Vonis tersebut berbeda dari tuntutan Jaksa Penuntut Umum (JPU) Farida Hariani, yang sebelumnya meminta agar terdakwa dihukum 3 tahun 6 bulan penjara. Menanggapi putusan tersebut, JPU menyatakan akan pikir-pikir. “Kami pikir-pikir, Yang Mulia,” ujar JPU Farida.
Sementara itu, Sugeng bersama kuasa hukumnya, Agus Supriyanto, menerima putusan tersebut, meski Agus menyatakan bahwa masih ada sejumlah hal yang perlu ditelaah lebih lanjut, terutama terkait bukti-bukti yang diajukan.

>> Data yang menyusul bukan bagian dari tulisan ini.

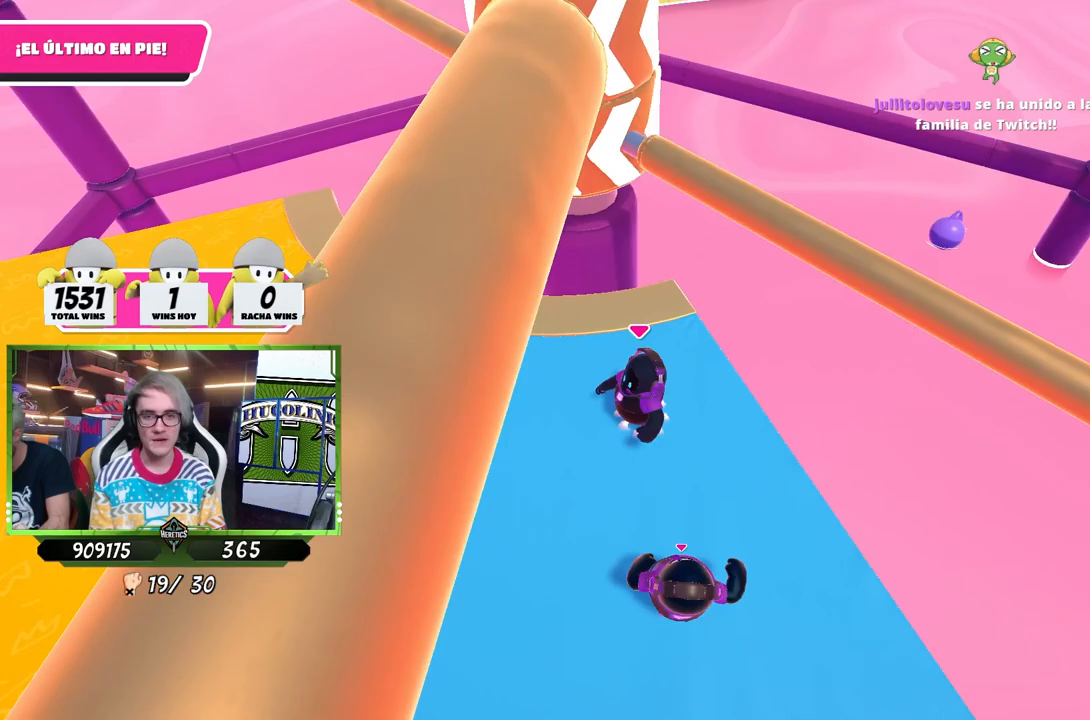
{"buttons": [], "left_stick": "down-left", "right_stick": "up", "events": [[50, "left_stick", "up-right"], [150, "CROSS", "up"], [250, "left_stick", "down-right"], [450, "left_stick", "down-left"], [450, "right_stick", "up"]]}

“Kami menduga ada kejanggalan terkait transaksi tanah yang terjadi pada 1978. Pemerintah Kota Surabaya diketahui telah membayar Rp275 juta untuk pembelian tanah di Kalijudan melalui notaris dengan Akta No. 151. Namun, akta tersebut diubah setelah 10 tahun oleh pihak lain. Dugaan adanya mafia tanah mulai dari tahun 1978 ini cukup kuat,” ungkap Agus.
Sugeng didakwa telah memalsukan keterangan dalam akta otentik terkait tanah seluas 4.145 m² di Kelurahan Kalijudan, Kecamatan Mulyorejo, Surabaya. Berdasarkan dakwaan JPU, tanah tersebut sebelumnya telah dijual oleh ibu Sugeng, Atminah Bok Mudjiono, kepada PT Sinar Galaxy pada 1975. Namun, Sugeng pada tahun 2014 mengklaim tanah tersebut sebagai miliknya dan menjualnya kepada Ong Hengky Ongky Wijoyo dengan Akta Pengikatan Jual Beli melalui notaris.
Tanah tersebut sebelumnya dikuasai oleh PT Sinar Galaxy dan telah berpindah kepemilikan ke Dr. H. Udin, S.H., M.H., hingga akhirnya sebagian dijual ke pemilik kavling perumahan. Namun, dokumen asli terkait tanah tersebut dilaporkan hilang pada 2004 karena pencurian di kantor notaris.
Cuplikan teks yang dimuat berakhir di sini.